What’s a healthy community, and where does creativity fit? 

  • Today most everything is or can be privatized, from water bottles (instead of sharing drinking foundations) to telephones (no public phones) to libraries (google). There’s not too much that affects our ongoing, daily, “ordinary” lives that’s public.  We need to re-define “public good.”
  • In a healthy community there are systems and support for individual and collective creative exploration. Conversation and exchange is valued.  Creativity is seen as a way to move the processes forward.
  • You can envision a “maslow’s hierarchy” for communities and there is a role for creativity/arts at each level: “Basic needs” (includes absence of fear as well as food, housing, job); Physical/mental health; Education/pursuit of one’s voice and talent; Spiritual well-being; Feeling of belongingness; Opportunity for participation in making a better setting for the next generation.
  • A healthy community in the United States explores and manifests the possibility for truly “living a democracy” – meaning ensuring that everyone has listening skills, thoughtful speaking skills, and is welcome to participate in public life.
  • A healthy community is one where people are accountable to one another…and has explored what that means to them.
  • A healthy community is built upon relationships that are organic.
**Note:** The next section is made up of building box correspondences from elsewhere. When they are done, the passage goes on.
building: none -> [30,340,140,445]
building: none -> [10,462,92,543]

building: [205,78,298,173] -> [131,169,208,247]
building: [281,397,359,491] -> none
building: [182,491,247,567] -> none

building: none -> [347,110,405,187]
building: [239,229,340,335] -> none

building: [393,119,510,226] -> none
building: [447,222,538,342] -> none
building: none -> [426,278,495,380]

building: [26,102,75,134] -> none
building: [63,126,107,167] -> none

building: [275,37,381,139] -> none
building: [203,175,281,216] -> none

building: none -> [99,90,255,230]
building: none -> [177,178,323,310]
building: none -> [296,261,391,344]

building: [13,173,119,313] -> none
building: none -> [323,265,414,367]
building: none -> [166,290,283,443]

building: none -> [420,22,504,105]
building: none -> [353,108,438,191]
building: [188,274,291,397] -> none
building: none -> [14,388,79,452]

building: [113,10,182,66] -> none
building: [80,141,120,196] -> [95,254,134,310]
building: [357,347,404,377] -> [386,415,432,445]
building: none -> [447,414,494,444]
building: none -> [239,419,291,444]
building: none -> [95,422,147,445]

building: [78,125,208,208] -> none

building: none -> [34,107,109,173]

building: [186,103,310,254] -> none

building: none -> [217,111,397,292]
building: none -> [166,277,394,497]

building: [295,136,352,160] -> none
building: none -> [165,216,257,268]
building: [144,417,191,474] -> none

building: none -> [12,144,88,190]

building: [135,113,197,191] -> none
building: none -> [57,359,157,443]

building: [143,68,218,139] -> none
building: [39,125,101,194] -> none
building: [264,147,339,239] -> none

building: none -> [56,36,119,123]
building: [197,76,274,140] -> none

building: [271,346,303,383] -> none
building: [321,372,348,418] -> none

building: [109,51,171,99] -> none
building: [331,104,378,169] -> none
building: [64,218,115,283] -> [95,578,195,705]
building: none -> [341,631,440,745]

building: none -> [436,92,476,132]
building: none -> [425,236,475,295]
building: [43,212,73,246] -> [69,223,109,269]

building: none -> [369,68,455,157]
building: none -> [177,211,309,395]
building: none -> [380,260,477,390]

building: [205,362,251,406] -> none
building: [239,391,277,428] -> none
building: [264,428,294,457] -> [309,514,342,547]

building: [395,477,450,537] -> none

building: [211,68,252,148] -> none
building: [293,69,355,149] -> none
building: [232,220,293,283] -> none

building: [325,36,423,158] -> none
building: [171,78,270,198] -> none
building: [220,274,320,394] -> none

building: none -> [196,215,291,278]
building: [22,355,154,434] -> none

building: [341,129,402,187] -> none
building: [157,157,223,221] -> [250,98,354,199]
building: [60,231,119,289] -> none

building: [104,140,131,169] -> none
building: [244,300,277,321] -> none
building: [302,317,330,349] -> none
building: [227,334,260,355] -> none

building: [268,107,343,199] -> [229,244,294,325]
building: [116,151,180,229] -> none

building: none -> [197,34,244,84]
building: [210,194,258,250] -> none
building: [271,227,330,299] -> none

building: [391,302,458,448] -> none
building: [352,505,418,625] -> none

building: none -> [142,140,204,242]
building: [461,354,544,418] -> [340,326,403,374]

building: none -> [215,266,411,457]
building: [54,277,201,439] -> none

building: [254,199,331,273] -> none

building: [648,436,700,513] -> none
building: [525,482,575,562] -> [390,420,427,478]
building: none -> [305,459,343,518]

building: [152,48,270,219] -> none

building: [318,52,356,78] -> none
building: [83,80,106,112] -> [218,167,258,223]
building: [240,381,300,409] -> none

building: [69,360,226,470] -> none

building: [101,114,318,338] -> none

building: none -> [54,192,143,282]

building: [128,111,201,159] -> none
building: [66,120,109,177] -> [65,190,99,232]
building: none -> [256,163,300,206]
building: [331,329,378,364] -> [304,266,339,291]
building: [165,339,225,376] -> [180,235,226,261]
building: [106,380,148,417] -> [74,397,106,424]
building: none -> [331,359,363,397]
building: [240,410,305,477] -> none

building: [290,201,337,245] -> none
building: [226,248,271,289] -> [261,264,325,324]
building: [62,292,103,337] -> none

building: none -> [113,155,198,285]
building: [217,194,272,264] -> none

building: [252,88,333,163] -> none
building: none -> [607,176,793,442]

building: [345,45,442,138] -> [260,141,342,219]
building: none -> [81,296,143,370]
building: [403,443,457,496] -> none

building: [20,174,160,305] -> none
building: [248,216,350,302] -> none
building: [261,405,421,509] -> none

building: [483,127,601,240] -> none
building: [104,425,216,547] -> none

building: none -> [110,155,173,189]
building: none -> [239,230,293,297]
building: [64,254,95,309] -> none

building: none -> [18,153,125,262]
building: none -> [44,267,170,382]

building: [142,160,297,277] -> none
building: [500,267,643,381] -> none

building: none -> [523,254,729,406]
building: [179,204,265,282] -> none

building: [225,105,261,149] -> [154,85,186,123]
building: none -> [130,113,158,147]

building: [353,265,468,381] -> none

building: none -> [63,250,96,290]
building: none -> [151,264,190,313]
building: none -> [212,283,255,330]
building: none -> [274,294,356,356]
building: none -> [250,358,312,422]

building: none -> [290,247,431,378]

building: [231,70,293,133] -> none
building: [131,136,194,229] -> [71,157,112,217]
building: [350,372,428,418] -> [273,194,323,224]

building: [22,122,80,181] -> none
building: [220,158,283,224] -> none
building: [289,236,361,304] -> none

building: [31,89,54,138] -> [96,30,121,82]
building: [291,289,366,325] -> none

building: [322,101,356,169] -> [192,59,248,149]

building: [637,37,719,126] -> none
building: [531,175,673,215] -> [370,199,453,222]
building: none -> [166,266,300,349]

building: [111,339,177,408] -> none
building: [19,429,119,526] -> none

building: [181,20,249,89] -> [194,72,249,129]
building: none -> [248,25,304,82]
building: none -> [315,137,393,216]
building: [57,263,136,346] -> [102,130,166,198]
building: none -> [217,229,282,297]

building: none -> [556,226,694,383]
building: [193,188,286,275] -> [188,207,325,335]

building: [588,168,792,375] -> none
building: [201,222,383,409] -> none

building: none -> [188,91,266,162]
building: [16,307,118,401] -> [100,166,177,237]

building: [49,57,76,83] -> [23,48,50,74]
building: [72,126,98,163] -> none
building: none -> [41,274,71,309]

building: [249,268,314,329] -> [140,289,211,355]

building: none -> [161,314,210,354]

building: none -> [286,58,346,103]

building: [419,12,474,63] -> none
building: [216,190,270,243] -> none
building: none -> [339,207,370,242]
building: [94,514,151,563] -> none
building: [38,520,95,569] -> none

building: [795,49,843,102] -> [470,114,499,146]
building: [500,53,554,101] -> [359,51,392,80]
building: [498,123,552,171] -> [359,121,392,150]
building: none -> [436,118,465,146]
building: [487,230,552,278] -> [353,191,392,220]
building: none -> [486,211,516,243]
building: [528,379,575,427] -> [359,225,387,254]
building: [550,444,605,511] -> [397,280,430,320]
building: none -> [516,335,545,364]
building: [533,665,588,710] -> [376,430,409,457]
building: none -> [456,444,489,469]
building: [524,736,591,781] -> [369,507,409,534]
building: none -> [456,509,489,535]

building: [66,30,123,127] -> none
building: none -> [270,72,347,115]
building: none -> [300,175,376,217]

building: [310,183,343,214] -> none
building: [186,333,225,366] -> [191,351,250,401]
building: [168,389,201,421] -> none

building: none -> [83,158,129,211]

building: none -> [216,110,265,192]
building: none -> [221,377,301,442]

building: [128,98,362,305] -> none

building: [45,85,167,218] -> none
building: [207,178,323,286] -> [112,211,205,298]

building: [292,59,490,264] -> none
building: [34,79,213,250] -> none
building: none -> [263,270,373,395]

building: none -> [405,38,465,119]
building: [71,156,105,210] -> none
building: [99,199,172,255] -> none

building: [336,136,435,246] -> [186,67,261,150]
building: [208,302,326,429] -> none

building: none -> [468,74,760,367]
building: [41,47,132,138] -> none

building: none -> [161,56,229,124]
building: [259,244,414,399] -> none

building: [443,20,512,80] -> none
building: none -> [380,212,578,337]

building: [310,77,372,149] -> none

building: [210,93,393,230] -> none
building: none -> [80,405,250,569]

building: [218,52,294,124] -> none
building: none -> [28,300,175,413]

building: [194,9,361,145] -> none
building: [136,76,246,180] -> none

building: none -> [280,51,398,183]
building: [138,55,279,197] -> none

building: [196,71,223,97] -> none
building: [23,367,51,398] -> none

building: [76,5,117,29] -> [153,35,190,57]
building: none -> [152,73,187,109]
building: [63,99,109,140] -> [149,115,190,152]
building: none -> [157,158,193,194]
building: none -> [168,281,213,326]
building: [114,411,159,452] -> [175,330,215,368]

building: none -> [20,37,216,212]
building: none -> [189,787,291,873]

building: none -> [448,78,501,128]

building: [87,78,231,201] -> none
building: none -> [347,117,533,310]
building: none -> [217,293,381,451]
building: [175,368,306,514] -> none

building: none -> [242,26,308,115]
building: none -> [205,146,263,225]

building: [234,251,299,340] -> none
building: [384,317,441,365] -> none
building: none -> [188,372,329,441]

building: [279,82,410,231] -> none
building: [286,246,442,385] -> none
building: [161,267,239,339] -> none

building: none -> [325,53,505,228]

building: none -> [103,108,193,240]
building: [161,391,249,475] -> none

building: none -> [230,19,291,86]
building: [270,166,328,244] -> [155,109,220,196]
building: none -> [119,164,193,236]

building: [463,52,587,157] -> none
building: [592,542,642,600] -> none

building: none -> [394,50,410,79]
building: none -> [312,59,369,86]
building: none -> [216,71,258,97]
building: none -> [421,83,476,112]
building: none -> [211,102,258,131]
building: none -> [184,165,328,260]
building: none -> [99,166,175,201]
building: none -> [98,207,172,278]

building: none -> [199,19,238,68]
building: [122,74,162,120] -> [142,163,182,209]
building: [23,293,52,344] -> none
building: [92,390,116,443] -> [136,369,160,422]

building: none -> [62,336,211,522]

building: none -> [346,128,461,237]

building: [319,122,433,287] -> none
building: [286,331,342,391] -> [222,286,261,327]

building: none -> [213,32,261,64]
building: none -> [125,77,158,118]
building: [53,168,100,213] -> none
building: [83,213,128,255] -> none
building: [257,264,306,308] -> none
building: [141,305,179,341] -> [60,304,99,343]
Often an “intervention” doesn’t do anything about relationship-building, so our role may more appropriately be about offering “microdoses of relationshipship building opportunities.”
  • It’s desirable for a community to recognize that there may be change agents, like cultural activist, who must be offered a basic wage (or housing, or etc) in exchange for their community work. Are there ways we could make this happen (though we are tempted to wring our hands and say “it never will”?)

 

Some questions to ask to help us plan and evaluate our work:

  • Who isn’t in the room?2016 Symposium performance 1
  • Are the people who are affected by policy and funding, also invited to help shape these policies and design support systems?
  • Is democracy being built – in other words, are people acquiring and using skills of listening and speaking and participating? Do people increasingly believe that they belong in the community and have the right to participate?
  • Are we building systems that are appropriate for a “human community” of interconnected/interdependent people and systems, or are we simply supporting the status quo (even if we are making things better for people in it)?
  • Are community conversations envisioning a new notion of “public good?”
  • Are we finding a way to mentor and support people whose mission is transforming systems?
  • Are we helping to build new relationships and deepen old relationships? Are we helping people know one another as “whole persons”?
  • Are we enhancing our accountability to one another?
  • Are we using language and vocabulary that’s appropriate for what we envision? Let’s take a look at our language … can we get it back to human basics (words like “joy,”  “awe,” “commitment,” “meaning,” “authenticity,”) rather than organizational/bureaucratic language (words like “process,” “product,” “return on investment”)?
  • Are we intentionally creating settings for ongoing relationship-building – not just doing projects that are good for now?
  • Perhaps the “Design Standards” articulated by Bill Cleveland can be adopted by community cultural workers as our commonly-shared belief system, informing our actions and assessment of our actions?